[Task to carry out]:
Count the lines in the listing below that contain the string "cover", with case significant. Reply with the number alone.

[Dataset extract]:
• • • •

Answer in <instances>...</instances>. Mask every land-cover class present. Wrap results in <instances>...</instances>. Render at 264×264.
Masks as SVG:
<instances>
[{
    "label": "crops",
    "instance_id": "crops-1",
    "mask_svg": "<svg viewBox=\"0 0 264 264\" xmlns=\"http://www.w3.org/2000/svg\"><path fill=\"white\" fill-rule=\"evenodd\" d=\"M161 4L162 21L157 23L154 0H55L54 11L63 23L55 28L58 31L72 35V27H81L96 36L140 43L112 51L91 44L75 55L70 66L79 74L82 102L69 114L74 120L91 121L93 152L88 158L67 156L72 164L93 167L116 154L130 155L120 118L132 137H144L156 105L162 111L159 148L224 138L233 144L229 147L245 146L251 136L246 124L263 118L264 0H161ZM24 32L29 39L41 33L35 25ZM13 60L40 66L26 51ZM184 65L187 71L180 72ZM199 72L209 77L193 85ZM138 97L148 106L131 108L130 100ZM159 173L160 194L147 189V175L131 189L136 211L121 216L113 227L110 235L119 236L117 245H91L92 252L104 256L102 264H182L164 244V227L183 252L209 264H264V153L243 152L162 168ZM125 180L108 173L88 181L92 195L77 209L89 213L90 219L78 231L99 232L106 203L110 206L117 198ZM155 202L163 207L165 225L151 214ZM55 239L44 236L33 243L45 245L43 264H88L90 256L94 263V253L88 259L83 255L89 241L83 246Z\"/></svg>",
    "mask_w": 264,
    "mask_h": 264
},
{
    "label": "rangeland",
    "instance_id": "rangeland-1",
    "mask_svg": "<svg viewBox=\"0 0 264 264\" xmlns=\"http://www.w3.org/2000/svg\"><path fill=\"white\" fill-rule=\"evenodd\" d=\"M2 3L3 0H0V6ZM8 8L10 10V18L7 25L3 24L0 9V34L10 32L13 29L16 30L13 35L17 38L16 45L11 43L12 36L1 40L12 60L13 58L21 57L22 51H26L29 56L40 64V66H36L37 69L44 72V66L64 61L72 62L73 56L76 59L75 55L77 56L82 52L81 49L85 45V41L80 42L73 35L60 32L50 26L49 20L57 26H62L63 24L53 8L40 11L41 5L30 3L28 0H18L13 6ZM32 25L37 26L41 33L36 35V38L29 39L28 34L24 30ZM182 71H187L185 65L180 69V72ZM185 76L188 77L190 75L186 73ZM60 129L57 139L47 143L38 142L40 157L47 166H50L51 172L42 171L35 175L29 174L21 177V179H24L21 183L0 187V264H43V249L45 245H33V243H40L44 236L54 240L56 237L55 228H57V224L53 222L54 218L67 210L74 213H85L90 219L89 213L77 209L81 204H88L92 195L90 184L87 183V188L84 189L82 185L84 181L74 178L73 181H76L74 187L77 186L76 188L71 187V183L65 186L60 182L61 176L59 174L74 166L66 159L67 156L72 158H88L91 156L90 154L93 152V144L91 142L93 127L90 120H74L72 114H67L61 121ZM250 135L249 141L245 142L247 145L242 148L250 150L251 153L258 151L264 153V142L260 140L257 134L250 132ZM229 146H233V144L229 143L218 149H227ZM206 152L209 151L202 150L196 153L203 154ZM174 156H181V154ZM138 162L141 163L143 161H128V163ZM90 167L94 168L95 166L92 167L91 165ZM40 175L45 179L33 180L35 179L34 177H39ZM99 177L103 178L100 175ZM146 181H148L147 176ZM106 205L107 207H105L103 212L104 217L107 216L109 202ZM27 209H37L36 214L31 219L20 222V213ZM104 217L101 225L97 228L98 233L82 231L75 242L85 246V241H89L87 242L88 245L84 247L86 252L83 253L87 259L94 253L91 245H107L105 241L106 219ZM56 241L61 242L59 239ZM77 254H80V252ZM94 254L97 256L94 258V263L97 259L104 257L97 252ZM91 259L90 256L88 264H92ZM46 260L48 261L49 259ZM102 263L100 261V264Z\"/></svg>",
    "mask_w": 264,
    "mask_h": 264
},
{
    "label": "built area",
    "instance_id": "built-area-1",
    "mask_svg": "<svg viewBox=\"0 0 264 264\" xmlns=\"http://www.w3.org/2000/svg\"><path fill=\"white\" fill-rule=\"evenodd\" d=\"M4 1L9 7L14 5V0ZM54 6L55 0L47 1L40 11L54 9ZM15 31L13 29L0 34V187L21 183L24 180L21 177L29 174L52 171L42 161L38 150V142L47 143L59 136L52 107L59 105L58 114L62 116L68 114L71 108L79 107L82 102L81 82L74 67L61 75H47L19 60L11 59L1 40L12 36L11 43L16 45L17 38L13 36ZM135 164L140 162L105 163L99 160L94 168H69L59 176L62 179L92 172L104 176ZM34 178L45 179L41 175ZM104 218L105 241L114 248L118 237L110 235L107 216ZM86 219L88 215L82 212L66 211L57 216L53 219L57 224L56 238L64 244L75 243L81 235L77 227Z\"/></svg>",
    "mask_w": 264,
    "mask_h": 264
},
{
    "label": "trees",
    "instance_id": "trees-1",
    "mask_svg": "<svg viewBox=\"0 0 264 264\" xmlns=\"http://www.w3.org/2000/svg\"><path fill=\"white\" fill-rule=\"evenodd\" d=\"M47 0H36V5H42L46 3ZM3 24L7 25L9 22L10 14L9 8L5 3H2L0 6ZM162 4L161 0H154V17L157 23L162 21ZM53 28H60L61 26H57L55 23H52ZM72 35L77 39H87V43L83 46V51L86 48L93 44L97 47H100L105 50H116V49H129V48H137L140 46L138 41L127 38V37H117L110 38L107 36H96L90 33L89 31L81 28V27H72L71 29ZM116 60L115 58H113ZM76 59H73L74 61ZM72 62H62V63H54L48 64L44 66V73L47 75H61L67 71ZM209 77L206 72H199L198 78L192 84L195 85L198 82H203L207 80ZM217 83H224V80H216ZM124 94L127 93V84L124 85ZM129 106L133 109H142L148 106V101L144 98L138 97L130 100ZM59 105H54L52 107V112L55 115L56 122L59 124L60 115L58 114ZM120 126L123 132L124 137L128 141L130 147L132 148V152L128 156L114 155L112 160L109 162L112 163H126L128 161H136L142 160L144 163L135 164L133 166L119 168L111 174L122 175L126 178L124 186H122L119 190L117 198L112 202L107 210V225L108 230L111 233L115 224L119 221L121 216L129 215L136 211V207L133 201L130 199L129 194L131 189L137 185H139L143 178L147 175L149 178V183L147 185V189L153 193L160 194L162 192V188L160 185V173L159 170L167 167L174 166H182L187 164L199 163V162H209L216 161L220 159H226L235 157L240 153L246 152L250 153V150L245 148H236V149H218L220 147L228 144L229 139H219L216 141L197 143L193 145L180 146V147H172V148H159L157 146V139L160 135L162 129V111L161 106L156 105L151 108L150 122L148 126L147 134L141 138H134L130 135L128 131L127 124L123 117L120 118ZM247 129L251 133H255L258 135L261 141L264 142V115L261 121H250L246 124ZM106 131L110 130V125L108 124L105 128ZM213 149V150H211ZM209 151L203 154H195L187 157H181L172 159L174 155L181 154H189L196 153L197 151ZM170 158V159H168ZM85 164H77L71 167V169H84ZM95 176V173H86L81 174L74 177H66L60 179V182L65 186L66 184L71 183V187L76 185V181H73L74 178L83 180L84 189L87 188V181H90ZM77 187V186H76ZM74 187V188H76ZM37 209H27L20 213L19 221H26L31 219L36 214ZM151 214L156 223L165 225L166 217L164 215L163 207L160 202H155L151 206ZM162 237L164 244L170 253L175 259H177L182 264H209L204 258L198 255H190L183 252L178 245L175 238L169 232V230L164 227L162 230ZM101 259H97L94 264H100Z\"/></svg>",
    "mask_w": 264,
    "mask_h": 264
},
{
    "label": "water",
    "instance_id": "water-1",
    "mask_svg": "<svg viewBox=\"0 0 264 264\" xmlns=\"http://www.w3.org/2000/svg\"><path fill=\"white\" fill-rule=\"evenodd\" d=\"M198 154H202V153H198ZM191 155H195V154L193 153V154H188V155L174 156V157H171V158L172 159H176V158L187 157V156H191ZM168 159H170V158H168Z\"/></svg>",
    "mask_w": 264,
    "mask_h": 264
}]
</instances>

• • • •

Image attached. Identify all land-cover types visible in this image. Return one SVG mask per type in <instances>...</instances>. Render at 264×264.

• • • •

[Written answer]:
2